The HTTP has many numbers of methods that used for performing actions on the server. Most of them used for the production system, but many of them designed for testing of the HTTP application. That leads to high threat because of the system misconfiguration. Everyone knows the GET and POST they are the most common HTTP methods. As of today standards, there are eight methods available.
- HEAD
- GET
- POST
- PUT
- DELETE
- TRACE
- OPTIONS
- CONNECT
The most of them are potentially harmful if it not appropriately configured. These methods are much powerful as they can use for modify files and save on web server, in worst case scenarios it can use for stealing credentials and valuable information.
- PUT: With the PUT method, the user can upload a file to the server. So that reason attacker can also upload malicious scripts to the server.

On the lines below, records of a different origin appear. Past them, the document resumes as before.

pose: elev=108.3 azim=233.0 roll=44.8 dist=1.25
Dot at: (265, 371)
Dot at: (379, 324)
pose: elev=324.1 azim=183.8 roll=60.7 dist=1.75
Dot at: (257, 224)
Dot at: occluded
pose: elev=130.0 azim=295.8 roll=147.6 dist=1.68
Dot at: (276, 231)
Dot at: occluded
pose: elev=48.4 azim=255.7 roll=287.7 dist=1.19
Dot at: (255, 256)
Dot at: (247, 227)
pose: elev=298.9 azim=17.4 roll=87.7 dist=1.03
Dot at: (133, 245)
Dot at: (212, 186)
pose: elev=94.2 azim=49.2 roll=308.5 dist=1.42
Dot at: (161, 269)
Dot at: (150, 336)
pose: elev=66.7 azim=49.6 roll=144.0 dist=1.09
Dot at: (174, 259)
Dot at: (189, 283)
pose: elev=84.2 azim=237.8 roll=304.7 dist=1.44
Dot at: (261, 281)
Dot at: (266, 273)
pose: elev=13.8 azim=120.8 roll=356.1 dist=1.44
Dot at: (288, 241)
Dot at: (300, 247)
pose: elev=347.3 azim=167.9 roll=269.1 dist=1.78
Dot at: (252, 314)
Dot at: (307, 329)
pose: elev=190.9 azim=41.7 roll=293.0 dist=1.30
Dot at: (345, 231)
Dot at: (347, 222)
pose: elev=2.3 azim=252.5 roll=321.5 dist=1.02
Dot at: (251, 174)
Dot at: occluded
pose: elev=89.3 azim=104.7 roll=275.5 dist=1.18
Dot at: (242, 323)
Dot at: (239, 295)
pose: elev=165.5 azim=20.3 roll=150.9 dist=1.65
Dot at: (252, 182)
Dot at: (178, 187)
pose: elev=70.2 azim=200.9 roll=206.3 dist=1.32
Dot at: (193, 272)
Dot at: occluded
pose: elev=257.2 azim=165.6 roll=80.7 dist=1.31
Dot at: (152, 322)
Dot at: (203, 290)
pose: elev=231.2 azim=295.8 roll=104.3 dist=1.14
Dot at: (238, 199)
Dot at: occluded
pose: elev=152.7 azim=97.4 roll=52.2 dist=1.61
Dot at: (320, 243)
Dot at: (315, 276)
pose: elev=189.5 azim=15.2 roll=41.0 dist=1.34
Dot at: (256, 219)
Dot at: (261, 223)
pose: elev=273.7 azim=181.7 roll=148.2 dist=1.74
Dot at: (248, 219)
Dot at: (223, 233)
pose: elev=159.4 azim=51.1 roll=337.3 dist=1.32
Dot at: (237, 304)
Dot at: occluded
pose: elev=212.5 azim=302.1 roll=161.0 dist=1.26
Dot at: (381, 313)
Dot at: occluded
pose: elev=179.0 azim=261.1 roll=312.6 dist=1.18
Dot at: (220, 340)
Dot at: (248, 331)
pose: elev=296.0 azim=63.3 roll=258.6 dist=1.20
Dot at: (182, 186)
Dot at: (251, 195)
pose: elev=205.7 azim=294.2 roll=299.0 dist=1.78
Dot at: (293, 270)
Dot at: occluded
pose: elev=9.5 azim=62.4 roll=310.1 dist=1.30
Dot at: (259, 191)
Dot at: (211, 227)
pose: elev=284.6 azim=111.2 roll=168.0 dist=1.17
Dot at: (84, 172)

- DELETE: The DELETE method can perform the deletion of a file in the server. It gives leverage to the attacker to perform attacks on the server and also can mount a Dos attack.
- CONNECT: The CONNECT method helps the user to use the web server as a proxy.
- TRACE: The TRACE method used for sending strings to the server, and it echoes back to the client. TRACE is primarily to debug. This method can be used to perform the Cross Site Tracing.
Example
This can be checked by running the command using netcat
$ nc www.victim.com 80
OPTIONS / HTTP/1.1
Host: www.victim.com
HTTP/1.1 200 OK
Server: Microsoft-IIS/5.0
Date: Tue, 31 Oct 2006 08:00:29 GMT
Connection: close
Allow: GET, HEAD, POST, TRACE, OPTIONS
Content-Length: 0
Impact
The vulnerability can be exploited using cross-site scripting. This can be leaveraged using two methods:-
- Client side
- Another server
This is usually done using TRACE.
Mitigation / Precaution
The vulnerability can be fixed by:-
- Explicitly checked for a “GET” or “POST” method would be safe.
- Disable methods that are not in use or enabled for debugging.